There is something very special about countries with tropical climates competing in winter sports. Before the recent Winter Olympics in South Korea, there were a number of articles discussing how fantastic it was to watch a Ghanaian skeleton athlete or a Nigerian bobsleigh team. Of course, the Disney film Cool Runnings, about the Jamaican bobsleigh team, is rightly very popular. In Sweden, not only do we have a team more used to the burning sun than the snow of Sweden playing a winter sport, they are playing a winter sport most people have never heard of.
What is Bandy?
The sport of Bandy is by no means widely known. It is hugely popular in Sweden and Russia, but outside of those near neighbours, only a handful of other countries play it. but It recently gained some publicity in the United Kingdom, as Prince William and The Duchess of Kent played it on a visit to Stockholm. However, the British press referred to it, on multiple occasions, as “Bandy Hockey”, a name which perplexed many in Sweden. It has some elements of ice hockey, some of football and some field hockey. It is played on ice but on a football-sized pitch with 11 players on each team and the ball is much like a field hockey one.
Though in Sweden it’s a real passion and something which has a great deal of cultural resonance and cachet.

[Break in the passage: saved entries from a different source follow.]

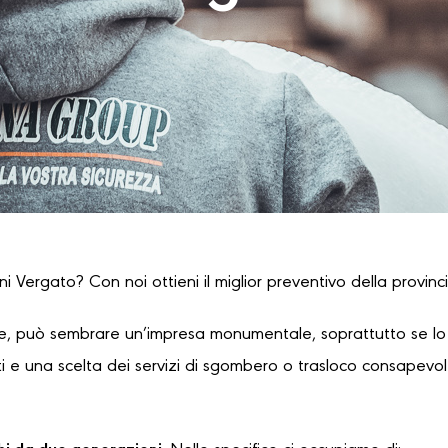
i Vergato? Con noi ottieni il miglior preventivo della provinc
, può sembrare un’impresa monumentale, soprattutto se lo s
 e una scelta dei servizi di sgombero o trasloco consapevole,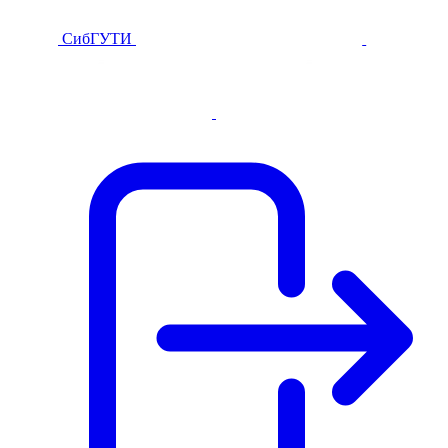
СибГУТИ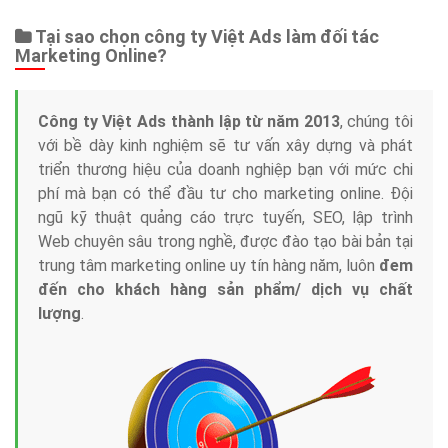
Tại sao chọn công ty Việt Ads làm đối tác
Marketing Online?
Công ty Việt Ads thành lập từ năm 2013
, chúng tôi
với bề dày kinh nghiệm sẽ tư vấn xây dựng và phát
triển thương hiệu của doanh nghiệp bạn với mức chi
phí mà bạn có thể đầu tư cho marketing online. Đội
ngũ kỹ thuật quảng cáo trực tuyến, SEO, lập trình
Web chuyên sâu trong nghề, được đào tạo bài bản tại
trung tâm marketing online uy tín hàng năm, luôn
đem
đến cho khách hàng sản phẩm/ dịch vụ chất
lượng
.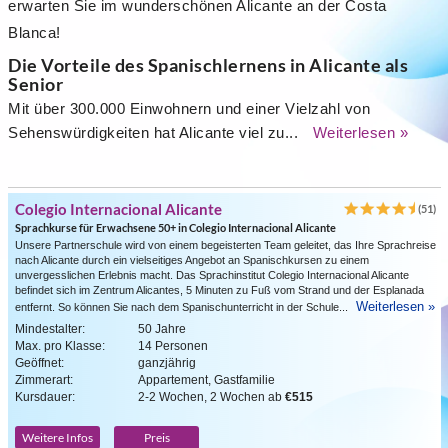
erwarten Sie im wunderschönen Alicante an der Costa
Blanca!
Die Vorteile des Spanischlernens in Alicante als
Senior
Mit über 300.000 Einwohnern und einer Vielzahl von
Sehenswürdigkeiten hat Alicante viel zu...
Weiterlesen »
Colegio Internacional Alicante
(51)
Sprachkurse für Erwachsene 50+ in Colegio Internacional Alicante
Unsere Partnerschule wird von einem begeisterten Team geleitet, das Ihre Sprachreise
nach Alicante durch ein vielseitiges Angebot an Spanischkursen zu einem
unvergesslichen Erlebnis macht. Das Sprachinstitut Colegio Internacional Alicante
befindet sich im Zentrum Alicantes, 5 Minuten zu Fuß vom Strand und der Esplanada
Weiterlesen »
entfernt. So können Sie nach dem Spanischunterricht in der Schule...
Mindestalter:
50 Jahre
Max. pro Klasse:
14 Personen
Geöffnet:
ganzjährig
Zimmerart:
Appartement, Gastfamilie
Kursdauer:
2-2 Wochen, 2 Wochen ab
€515
Weitere Infos
Preis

While football is, without doubt, Sweden’s most popular sport, the long winters mean that, from November to April, apart from a handful of friendlies and poorly attended cup matches, there is little football to watch. It is a time of year for Bandy and Ice Hockey fans, two groups who, despite the similarities between the games, rarely cross over. This allows fans of football and bandy to enjoy their dual passions without them clashing.
As with most sports, there is a World Championship. Sweden and Russia tend to dominate the competition, with Sweden having picked up 12 titles and Russia 25, (with 14 of those coming as the Soviet Union). Together then they have won 37 of the 38 World Championships, with Finland picking up one solitary title in 2004.
Despite the title being concentrated in the hands of two countries, at the last World Championship, 16 teams entered with one name particularly standing out. The Somali national Bandy team have had to get used to standing out, ever since they entered their first World Championships in 2014. They have become a beautiful story, exemplifying the power of sport to drive social change and integration.
Bandy and integration
Sweden, as a country, has become more and more divided on policies relating to migration. Despite often being perceived as a country which is very socially liberal, there has been a hardening in recent years with right-wing party, the Swedish Democrats, polling at around 17% and likely to be Sweden’s third biggest party in this year’s election.
This has, in some cases, made life more difficult for people who have come to Sweden especially for people who have come from countries like Somalia. It has been very tough for people from areas that are so culturally and climatically different from Scandinavia’s largest land. In the town of Borlange, which is around 200km north of Stockholm, Hans Grandin worried that Somalian refugees were struggling to fit into the town and felt that something could be done.
He observed that there was already a football team for refugees, as is the case in many Swedish town and cities. However, there was not a bandy team. For many of the Somali boys, coming to Sweden was the first time they had seen snow, so the idea of skating at speed on it while chasing after a ball seemed impossible.
However, the team was formed and people soon became interested. One of the players, Ahmed Hussein, told The Guardian that all he knew about the sport was that it was, “something to do with the winter”. Despite their lack of knowledge, the boys loved to play and were really enjoying themselves as well as being very pleased to have the opportunity to do something Swedish and feel like they were a part of the town.
It’s not only about winning
The uniqueness of a Somali bandy team caught the attention of filmmaker Patrik Andersson, who suggested that they should become part of the International Bandy Federation. After doing this, they then had the opportunity to play at the World Cup in Russia.
Without much time to prepare they, unfortunately, lost all of their games and scored only twice while letting in 59.
But winning was not the point – and it remains that way now. Rather, it’s about participating and representing Somalia and Sweden. The team’s story was picked up by a number of international outlets, including The Guardian, CNN and the BBC, and was made into a film by Swedish TV presenters Filip and Fredrik.
They have also continued to play, entering every World Championship since 2014 as well as playing as part of Borlange’s local bandy club, Peace and Love city, who play in Sweden’s second tier, the Allsvenskan. It is a lovely story which illustrates the power of sport as well as how innovative and imaginative ideas can make a difference.